This is how far AI has come after two and a half years. (costs up 81×)
A viral test shows Gemini 3.1 Pro builds complete websites while GPT-3.5 writes just a few lines of HTML.
A viral developer experiment has starkly quantified the rapid evolution of generative AI over the past two and a half years. By sending the identical prompt—"Please generate a comprehensive single-file HTML website demo with multiple sections and a polished, visually appealing design"—to both OpenAI's older GPT-3.5 (from September 2023) and Google's cutting-edge Gemini 3.1 Pro (from March 2026), the test revealed a staggering performance gap. The cost and time differentials were extreme: Gemini 3.1 Pro was 81 times more expensive and took 20 times longer to complete the task.
However, the output justified the premium. Gemini 3.1 Pro generated a substantial, functional website complete with multiple sections, embedded icons, interactive forms, and images, demonstrating a sophisticated understanding of front-end design and implementation. In stark contrast, GPT-3.5 produced only a few lines of rudimentary HTML code with simple white text boxes, failing to grasp the request's complexity.

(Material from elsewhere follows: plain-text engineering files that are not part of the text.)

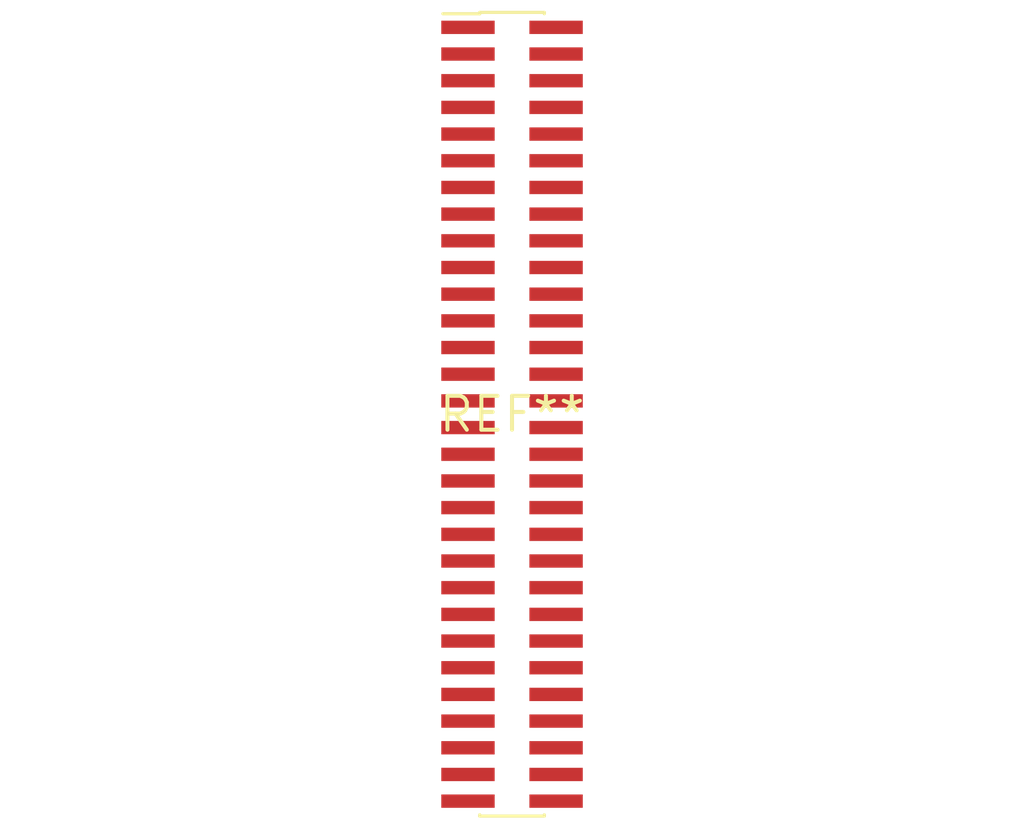
<source format=kicad_pcb>
(kicad_pcb (version 20240108) (generator pcbnew)

  (general
    (thickness 1.6)
  )

  (paper "A4")
  (layers
    (0 "F.Cu" signal)
    (31 "B.Cu" signal)
    (32 "B.Adhes" user "B.Adhesive")
    (33 "F.Adhes" user "F.Adhesive")
    (34 "B.Paste" user)
    (35 "F.Paste" user)
    (36 "B.SilkS" user "B.Silkscreen")
    (37 "F.SilkS" user "F.Silkscreen")
    (38 "B.Mask" user)
    (39 "F.Mask" user)
    (40 "Dwgs.User" user "User.Drawings")
    (41 "Cmts.User" user "User.Comments")
    (42 "Eco1.User" user "User.Eco1")
    (43 "Eco2.User" user "User.Eco2")
    (44 "Edge.Cuts" user)
    (45 "Margin" user)
    (46 "B.CrtYd" user "B.Courtyard")
    (47 "F.CrtYd" user "F.Courtyard")
    (48 "B.Fab" user)
    (49 "F.Fab" user)
    (50 "User.1" user)
    (51 "User.2" user)
    (52 "User.3" user)
    (53 "User.4" user)
    (54 "User.5" user)
    (55 "User.6" user)
    (56 "User.7" user)
    (57 "User.8" user)
    (58 "User.9" user)
  )

  (setup
    (pad_to_mask_clearance 0)
    (pcbplotparams
      (layerselection 0x00010fc_ffffffff)
      (plot_on_all_layers_selection 0x0000000_00000000)
      (disableapertmacros false)
      (usegerberextensions false)
      (usegerberattributes false)
      (usegerberadvancedattributes false)
      (creategerberjobfile false)
      (dashed_line_dash_ratio 12.000000)
      (dashed_line_gap_ratio 3.000000)
      (svgprecision 4)
      (plotframeref false)
      (viasonmask false)
      (mode 1)
      (useauxorigin false)
      (hpglpennumber 1)
      (hpglpenspeed 20)
      (hpglpendiameter 15.000000)
      (dxfpolygonmode false)
      (dxfimperialunits false)
      (dxfusepcbnewfont false)
      (psnegative false)
      (psa4output false)
      (plotreference false)
      (plotvalue false)
      (plotinvisibletext false)
      (sketchpadsonfab false)
      (subtractmaskfromsilk false)
      (outputformat 1)
      (mirror false)
      (drillshape 1)
      (scaleselection 1)
      (outputdirectory "")
    )
  )

  (net 0 "")

  (footprint "PinHeader_2x30_P1.00mm_Vertical_SMD" (layer "F.Cu") (at 0 0))

)

</source>
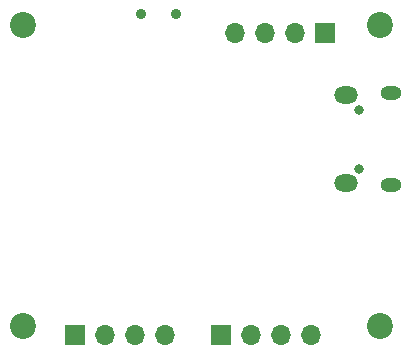
<source format=gbr>
%TF.GenerationSoftware,KiCad,Pcbnew,8.0.3*%
%TF.CreationDate,2024-06-28T00:17:40-05:00*%
%TF.ProjectId,Example PCB,4578616d-706c-4652-9050-43422e6b6963,rev?*%
%TF.SameCoordinates,Original*%
%TF.FileFunction,Soldermask,Bot*%
%TF.FilePolarity,Negative*%
%FSLAX46Y46*%
G04 Gerber Fmt 4.6, Leading zero omitted, Abs format (unit mm)*
G04 Created by KiCad (PCBNEW 8.0.3) date 2024-06-28 00:17:40*
%MOMM*%
%LPD*%
G01*
G04 APERTURE LIST*
%ADD10C,0.900000*%
%ADD11C,2.200000*%
%ADD12R,1.700000X1.700000*%
%ADD13O,1.700000X1.700000*%
%ADD14O,0.800000X0.800000*%
%ADD15O,1.800000X1.150000*%
%ADD16O,2.000000X1.450000*%
G04 APERTURE END LIST*
D10*
%TO.C,SW1*%
X112750000Y-104100000D03*
X109750000Y-104100000D03*
%TD*%
D11*
%TO.C,H4*%
X99750000Y-105000000D03*
%TD*%
%TO.C,H3*%
X130000000Y-105000000D03*
%TD*%
%TO.C,H2*%
X130000000Y-130500000D03*
%TD*%
%TO.C,H1*%
X99750000Y-130500000D03*
%TD*%
D12*
%TO.C,J4*%
X116500000Y-131250000D03*
D13*
X119040000Y-131250000D03*
X121580000Y-131250000D03*
X124120000Y-131250000D03*
%TD*%
D14*
%TO.C,J3*%
X128195000Y-117200000D03*
X128195000Y-112200000D03*
D15*
X130945000Y-118575000D03*
D16*
X127145000Y-118425000D03*
X127145000Y-110975000D03*
D15*
X130945000Y-110825000D03*
%TD*%
D13*
%TO.C,J2*%
X117750000Y-105750000D03*
X120290000Y-105750000D03*
X122830000Y-105750000D03*
D12*
X125370000Y-105750000D03*
%TD*%
D13*
%TO.C,J1*%
X111820000Y-131250000D03*
X109280000Y-131250000D03*
X106740000Y-131250000D03*
D12*
X104200000Y-131250000D03*
%TD*%
M02*

</source>
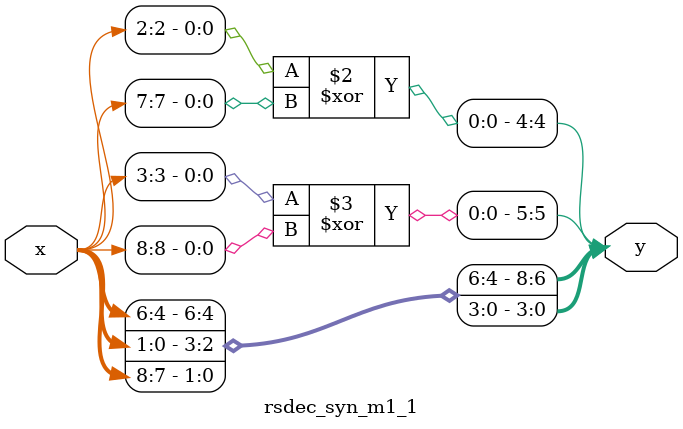
<source format=v>
module rsdec_syn_m1_1 (y, x);
	input [8:0] x;
	output [8:0] y;
	reg [8:0] y;
	always @ (x)
	begin
		y[0] = x[7];
		y[1] = x[8];
		y[2] = x[0];
		y[3] = x[1];
		y[4] = x[2] ^ x[7];
		y[5] = x[3] ^ x[8];
		y[6] = x[4];
		y[7] = x[5];
		y[8] = x[6];
	end
endmodule
</source>
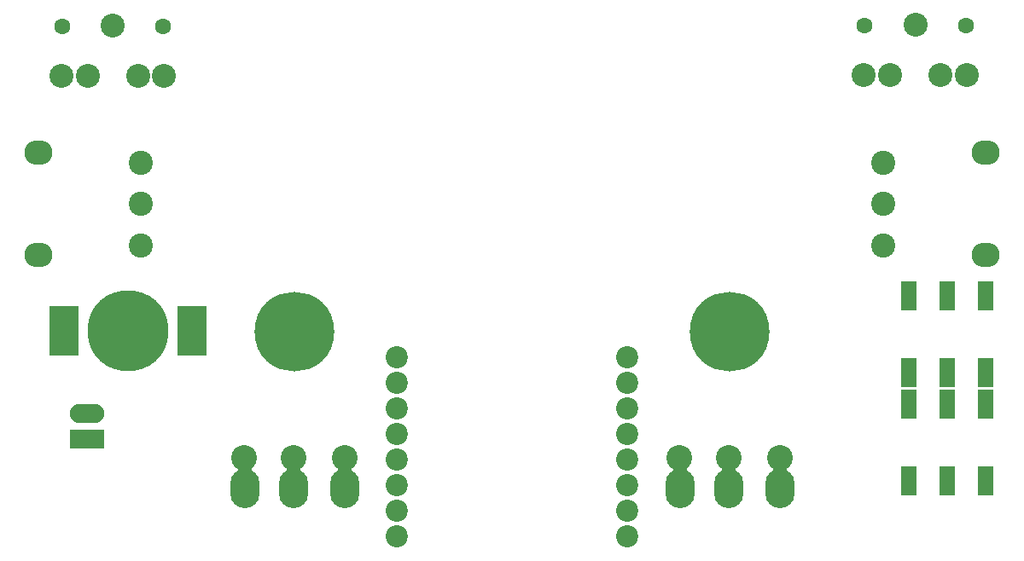
<source format=gbr>
G04 #@! TF.FileFunction,Soldermask,Bot*
%FSLAX46Y46*%
G04 Gerber Fmt 4.6, Leading zero omitted, Abs format (unit mm)*
G04 Created by KiCad (PCBNEW 4.0.7-e0-6372~58~ubuntu16.04.1) date Sat Mar  2 19:42:23 2019*
%MOMM*%
%LPD*%
G01*
G04 APERTURE LIST*
%ADD10C,0.100000*%
%ADD11C,2.400000*%
%ADD12O,2.800000X2.400000*%
%ADD13C,2.200000*%
%ADD14R,3.410000X1.910000*%
%ADD15O,3.410000X1.910000*%
%ADD16R,2.900000X4.900000*%
%ADD17C,8.020000*%
%ADD18C,2.381860*%
%ADD19C,1.600000*%
%ADD20R,1.598880X2.899360*%
%ADD21C,2.540000*%
%ADD22C,7.900000*%
%ADD23O,2.900000X3.900000*%
%ADD24R,1.400000X3.900000*%
G04 APERTURE END LIST*
D10*
D11*
X125730000Y-67600000D03*
X125730000Y-63500000D03*
X125730000Y-59400000D03*
D12*
X135890000Y-68580000D03*
X135890000Y-58420000D03*
D13*
X100330000Y-78740000D03*
X100330000Y-81280000D03*
X100330000Y-83820000D03*
X100330000Y-86360000D03*
X100330000Y-88900000D03*
X100330000Y-91440000D03*
X100330000Y-93980000D03*
X100330000Y-96520000D03*
X77470000Y-96520000D03*
X77470000Y-93980000D03*
X77470000Y-91440000D03*
X77470000Y-88900000D03*
X77470000Y-86360000D03*
X77470000Y-83820000D03*
X77470000Y-81280000D03*
X77470000Y-78740000D03*
D11*
X52070000Y-59400000D03*
X52070000Y-63500000D03*
X52070000Y-67600000D03*
D12*
X41910000Y-58420000D03*
X41910000Y-68580000D03*
D14*
X46736000Y-86868000D03*
D15*
X46736000Y-84328000D03*
D16*
X44450000Y-76073000D03*
X57150000Y-76073000D03*
D17*
X50800000Y-76073000D03*
D18*
X44178220Y-50800000D03*
X46776640Y-50800000D03*
X49276000Y-45801280D03*
X54373780Y-50800000D03*
X51775360Y-50800000D03*
D19*
X44259500Y-45864780D03*
X54292500Y-45864780D03*
D18*
X123807220Y-50718720D03*
X126405640Y-50718720D03*
X128905000Y-45720000D03*
X134002780Y-50718720D03*
X131404360Y-50718720D03*
D19*
X123888500Y-45783500D03*
X133921500Y-45783500D03*
D20*
X135890000Y-83375500D03*
X132080000Y-83375500D03*
X128270000Y-83375500D03*
X132080000Y-90995500D03*
X135890000Y-90995500D03*
X128270000Y-90995500D03*
X135890000Y-72580500D03*
X132080000Y-72580500D03*
X128270000Y-72580500D03*
X132080000Y-80200500D03*
X135890000Y-80200500D03*
X128270000Y-80200500D03*
D21*
X62310000Y-88740000D03*
X67230000Y-88740000D03*
X72310000Y-88740000D03*
D22*
X67310000Y-76200000D03*
D23*
X62404000Y-91788000D03*
X67230000Y-91788000D03*
X72310000Y-91788000D03*
D24*
X62404000Y-90264000D03*
X67230000Y-90264000D03*
X72310000Y-90518000D03*
D21*
X105490000Y-88740000D03*
X110410000Y-88740000D03*
X115490000Y-88740000D03*
D22*
X110490000Y-76200000D03*
D23*
X105584000Y-91788000D03*
X110410000Y-91788000D03*
X115490000Y-91788000D03*
D24*
X105584000Y-90264000D03*
X110410000Y-90264000D03*
X115490000Y-90518000D03*
M02*

</source>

This side-by-side comparison serves as a concrete benchmark, moving beyond abstract benchmarks to show what users can practically expect from different model generations.
The experiment has sparked widespread discussion about the trajectory of AI development, specifically the trade-off between cost, speed, and capability. It underscores that while foundational models like GPT-3.5 democratized access to AI, the latest frontier models like Gemini 3.1 Pro deliver qualitatively different outputs that can replace more complex human work, albeit at a significantly higher operational cost. This real-world test provides crucial context for businesses evaluating AI ROI, illustrating that the definition of a 'useful' AI output has radically shifted in a very short time.
- Gemini 3.1 Pro cost 81 times more and took 20 times longer than GPT-3.5 for the same task.
- Output quality was incomparable: Gemini built a complete, multi-section website with forms and icons; GPT-3.5 wrote only a few lines of basic HTML.
- The test provides a tangible, non-benchmark measure of AI progress in practical application over 2.5 years.
Why It Matters
For professionals, it quantifies the ROI of using cutting-edge AI: vastly better outputs come with significantly higher costs, requiring strategic budgeting.